For many of us who lived through the attacks, Sept. 11, 2001 feels like yesterday. We still hold the vivid images in our minds and feel the knots in our stomachs when watching the footage on TV. We cringe at the annual reshowing of these events. The world changed before our eyes that day, and we waited with fear and resolve in the weeks that followed to understand what we saw. At Ground Zero, at the Pentagon, and in the skies above Pennsylvania, some of us acted immediately to do what we could. Many more were inspired to action in the weeks thereafter. From that tragedy was forged a new generation of resolute Americans.
Most people remember exactly where they were that morning. Even those who were children at the time can tell you what they felt and how they saw their futures shifting in front of them. Multiple generations stomached a historic moment.

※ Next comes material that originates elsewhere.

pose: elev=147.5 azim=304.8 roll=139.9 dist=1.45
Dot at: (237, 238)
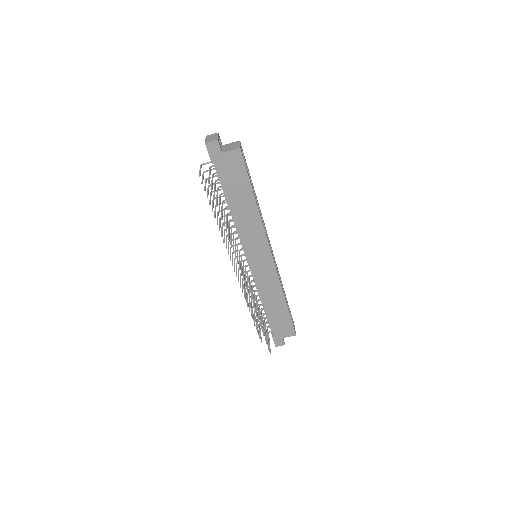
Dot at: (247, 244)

It’s been 17 years since the attacks, and the newest generation of Americans have no memory of that fateful day. The youngest alive then were too young to remember. Some yet, now on the cusp of adulthood, almost eligible for military service today, hadn’t even been born. Sept. 11 is taught in history classes across the country, to children and young adults with only a vague recollection of the events or no immediate experience of the day at all.
That’s why this anniversary and every one that follows are so important. Those of us who lived through Sept. 11 must make sure succeeding generations understand the weight of that day and how it changed our lives – and theirs.
For those of us who served, we need to share our stories of willingly passing up the future we might have had in order to enlist in the military and deploying all over the world because of a single day of inspiration. We must talk about the pain we saw and the resolve we felt to avenge those who fell and protect those who survived.
On this Patriot Day, we remember the lives of all those lost in New York, Arlington, and Shanksville nearly two decades ago. We honor the courage and sacrifice of all those who stepped up in the wake of tragedy to help those around them. We thank those who put on a uniform – yesterday, today, and tomorrow – to bring an end to terror around the world.